Two, on those matters that require legislation -- and there will probably be many -- when Trump "loses" he has leverage with Congress that he lacks even today. Congress usually moves in small increments, timidly. They wouldn't *think* of shutting down the CFBP, but through all of this, all of the gnashing of teeth does is shown the American people that small reform isn't sufficient because these people resist ANY change. The more the bureaucracy and its allies claims to run the government and the opposition party claims (out loud!) that any change to the way things have been is bad and that the real problem is those who try to make change, Trump wins politically, and the political pressure is put on Congress to enact a huge percentage of the reforms Trump may extend his reach too far (legally) to do on his own. And it won't be just as Trump wants, but it will be a good deal more than he would have had if he had asked first.
So understand that to Trump, how this ends is not just what a court rules, but how has this changed the ground on which Congress sits.
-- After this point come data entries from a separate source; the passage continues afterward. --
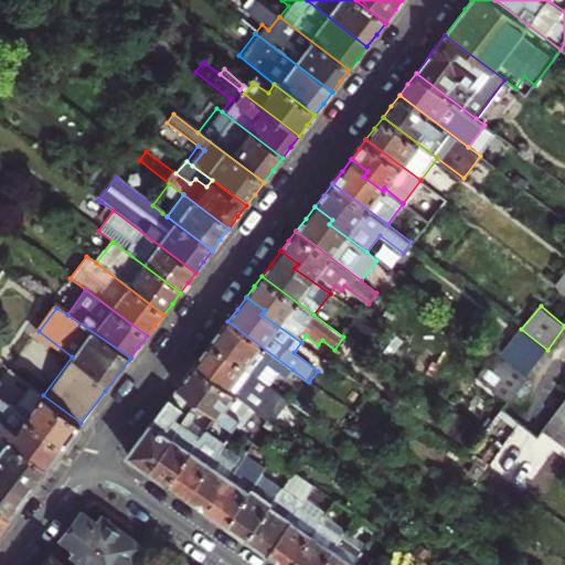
[(349,330),(370,345),(381,330),(360,315),(349,330)]
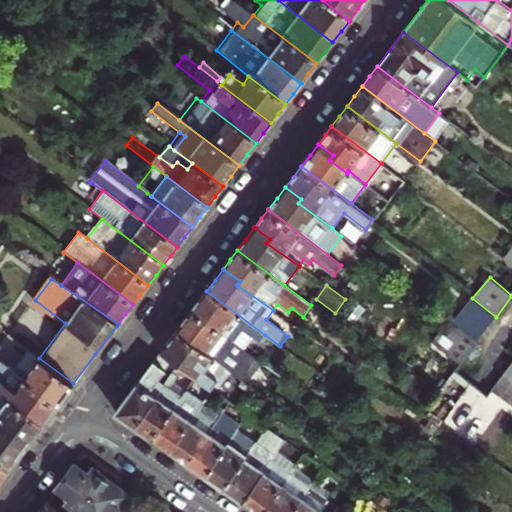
[(192,310),(245,350),(253,338),(259,343),(265,335),(206,291),(199,301),(192,310)]
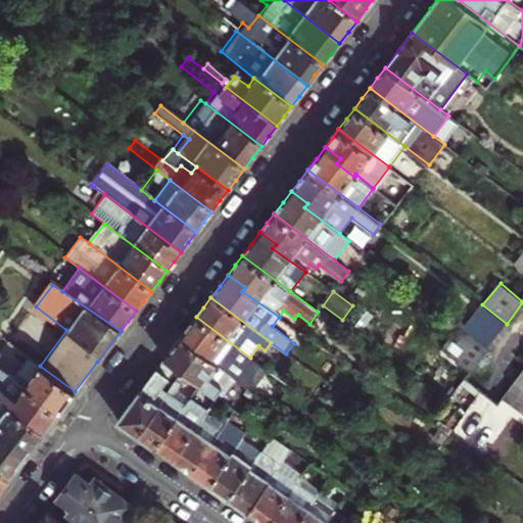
[(489,346),(507,324),(482,304),(465,328),(489,346)]
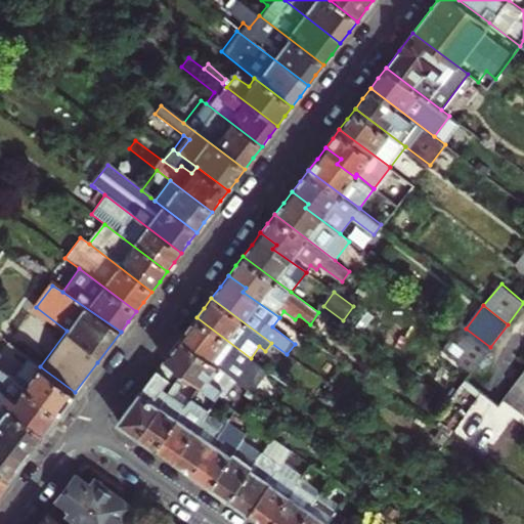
[(188,328),(181,338),(223,369),(237,380),(249,388),(251,389),(265,369),(251,358),(197,317),(188,328)]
Last, a lawyer's habitual reflex is that one should always operate within the clear boundaries of the law and to consider only the costs of violating the law and that all violations of the law are bad. An entrepreneurial businessman knows that all actions not taken because of a concern that the law *might* be violated are giving up on unrealized gains -- leaving money on the table. And they *price in* the costs of going too far and violating the law. I'm not talking here about malum in se stuff, I'm talking about process law and regulatory law. These things a businessman views much more like contracts -- I can fulfill the contract or I can pay damages for not fulfilling the contract; there's no moral component to either choice (though there may be downstream reputational consequences that the business man needs to factor in). Here, what are the downstream effects of Trump going too far and exerting a power that belongs to Congress? If its not touching a third rail--substance people care about--all that happens is that he tried, the court turned him around, and he abided by the order. And there are positive effects, too, from Trump's perspective. The sunlight on the swamp, for one. Attempting to fulfill campaign promises, another. And staying on offense, a third.
(If he doesn't abide by orders, that's a different issue. When the executive ignores the judiciary or where the judiciary lawlessly asserts its authority, that's a potential breaking point).